Funkcjonariusze Ruchu Drogowego z Komendy Miejskiej Policji we Wrocławiu zwrócili uwagę na kierującego, który na ich widok gwałtownie przyspieszył i skręcił w boczną ulicę. Policjanci po chwili zatrzymali kierującego i wówczas okazało się, co było przyczyną takiego zachowania a lista jego przewinień była długa. Pojazd, którym się poruszał, nie miał aktualnych badań technicznych, kierujący nie posiadał uprawnień do kierowania pojazdami, wsiadł za kierownicę po alkoholu oraz zażyciu amfetaminy. Teraz sąd zdecyduje o konsekwencjach, jakie poniesie młody mężczyzna.

Policjanci z drogówki patrolując nocą ulice Wrocławia, zauważyli mężczyznę, który na widok radiowozu gwałtownie przyspieszył i skręcił w boczną ulicę. W związku z tym funkcjonariusze postanowili zatrzymać młodego mężczyznę. Pierwsze co wydało się policjantom podejrzane to zapach alkoholu wydobywający się z pojazdu.
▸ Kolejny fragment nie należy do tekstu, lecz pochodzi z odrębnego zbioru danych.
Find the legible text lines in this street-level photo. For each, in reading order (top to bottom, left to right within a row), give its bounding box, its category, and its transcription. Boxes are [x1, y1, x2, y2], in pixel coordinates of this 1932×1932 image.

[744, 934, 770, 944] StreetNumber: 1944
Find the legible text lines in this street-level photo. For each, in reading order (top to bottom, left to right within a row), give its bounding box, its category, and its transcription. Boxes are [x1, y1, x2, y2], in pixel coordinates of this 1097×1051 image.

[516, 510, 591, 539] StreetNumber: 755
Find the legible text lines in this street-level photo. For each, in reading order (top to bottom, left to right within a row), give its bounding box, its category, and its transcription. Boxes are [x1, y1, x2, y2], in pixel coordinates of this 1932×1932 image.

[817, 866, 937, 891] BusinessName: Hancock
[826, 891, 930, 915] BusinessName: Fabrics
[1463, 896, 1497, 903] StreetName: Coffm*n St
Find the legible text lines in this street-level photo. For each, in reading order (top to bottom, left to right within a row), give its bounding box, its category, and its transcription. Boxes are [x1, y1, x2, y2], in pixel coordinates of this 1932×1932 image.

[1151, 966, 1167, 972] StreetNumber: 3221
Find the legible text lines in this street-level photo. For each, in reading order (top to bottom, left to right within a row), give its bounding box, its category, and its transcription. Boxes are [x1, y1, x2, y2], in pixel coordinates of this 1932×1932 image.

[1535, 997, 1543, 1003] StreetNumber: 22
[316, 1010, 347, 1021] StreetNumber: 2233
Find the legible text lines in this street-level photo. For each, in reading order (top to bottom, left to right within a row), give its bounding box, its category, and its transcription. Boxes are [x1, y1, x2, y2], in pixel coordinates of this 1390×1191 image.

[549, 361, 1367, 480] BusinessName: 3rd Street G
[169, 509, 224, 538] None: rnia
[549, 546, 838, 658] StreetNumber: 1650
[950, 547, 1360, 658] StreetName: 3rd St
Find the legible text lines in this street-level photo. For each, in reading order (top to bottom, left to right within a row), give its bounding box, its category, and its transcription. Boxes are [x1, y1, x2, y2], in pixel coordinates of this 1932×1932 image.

Badanie alkomatem wykazało blisko 0.5 promila alkoholu w organizmie, ale był to dopiero początek problemów kontrolowanego.
Sprawdzenie w policyjnych systemach wykazało, że 20-latek nie posiada uprawnień do kierowania pojazdami, a samochód, którym się porusza, nie posiada aktualnych badań technicznych.
Policjanci wciąż jednak mieli wątpliwości co do stanu mężczyzny, który był bardzo zdenerwowany. Wrocławianin w szczerej rozmowie przyznał, że w dniu kontroli zażywał środki odurzające, a wykonany test potwierdził jego słowa.
20-latek został zatrzymany, a po pobraniu krwi do analizy został przewieziony do policyjnego pomieszczenia dla osób zatrzymanych.

Teraz za swoje nieodpowiedzialne zachowanie odpowie przed sądem. Zgodnie z obowiązującymi przepisami grozić mu może kara pozbawienia wolności nawet do 2 lat.